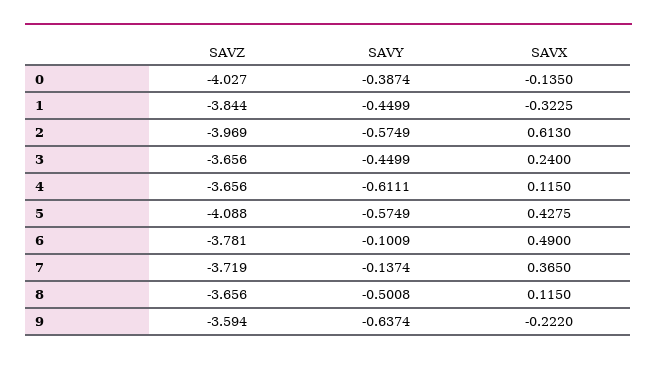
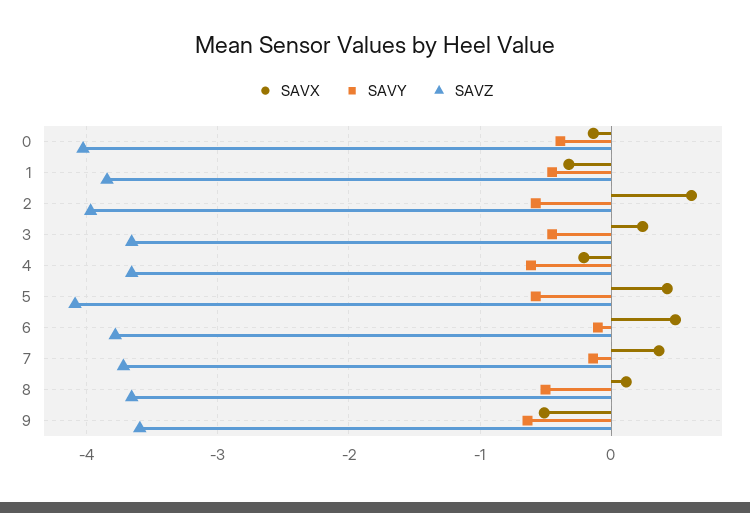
  {
    "SAVZ": {
      "0": -4.027,
      "1": -3.844,
      "2": -3.969,
      "3": -3.656,
      "4": -3.656,
      "5": -4.088,
      "6": -3.781,
      "7": -3.719,
      "8": -3.656,
      "9": -3.594
    },
    "SAVY": {
      "0": -0.3874,
      "1": -0.4499,
      "2": -0.5749,
      "3": -0.4499,
      "4": -0.6111,
      "5": -0.5749,
      "6": -0.1009,
      "7": -0.1374,
      "8": -0.5008,
      "9": -0.6374
    },
    "SAVX": {
      "0": -0.135,
      "1": -0.3225,
      "2": 0.613,
      "3": 0.24,
-     "4": 0.115,
+     "4": -0.2,
      "5": 0.4275,
      "6": 0.49,
      "7": 0.365,
      "8": 0.115,
-     "9": -0.222
+     "9": -0.5
    }
  }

::::::::::

> Task directions: Repeat each line of the records exactly, dropping the pictures.

> Response:
  {
    "SAVZ": {
      "0": -4.027,
      "1": -3.844,
      "2": -3.969,
      "3": -3.656,
      "4": -3.656,
      "5": -4.088,
      "6": -3.781,
      "7": -3.719,
      "8": -3.656,
      "9": -3.594
    },
    "SAVY": {
      "0": -0.3874,
      "1": -0.4499,
      "2": -0.5749,
      "3": -0.4499,
      "4": -0.6111,
      "5": -0.5749,
      "6": -0.1009,
      "7": -0.1374,
      "8": -0.5008,
      "9": -0.6374
    },
    "SAVX": {
      "0": -0.135,
      "1": -0.3225,
      "2": 0.613,
      "3": 0.24,
-     "4": 0.115,
+     "4": -0.2,
      "5": 0.4275,
      "6": 0.49,
      "7": 0.365,
      "8": 0.115,
-     "9": -0.222
+     "9": -0.5
    }
  }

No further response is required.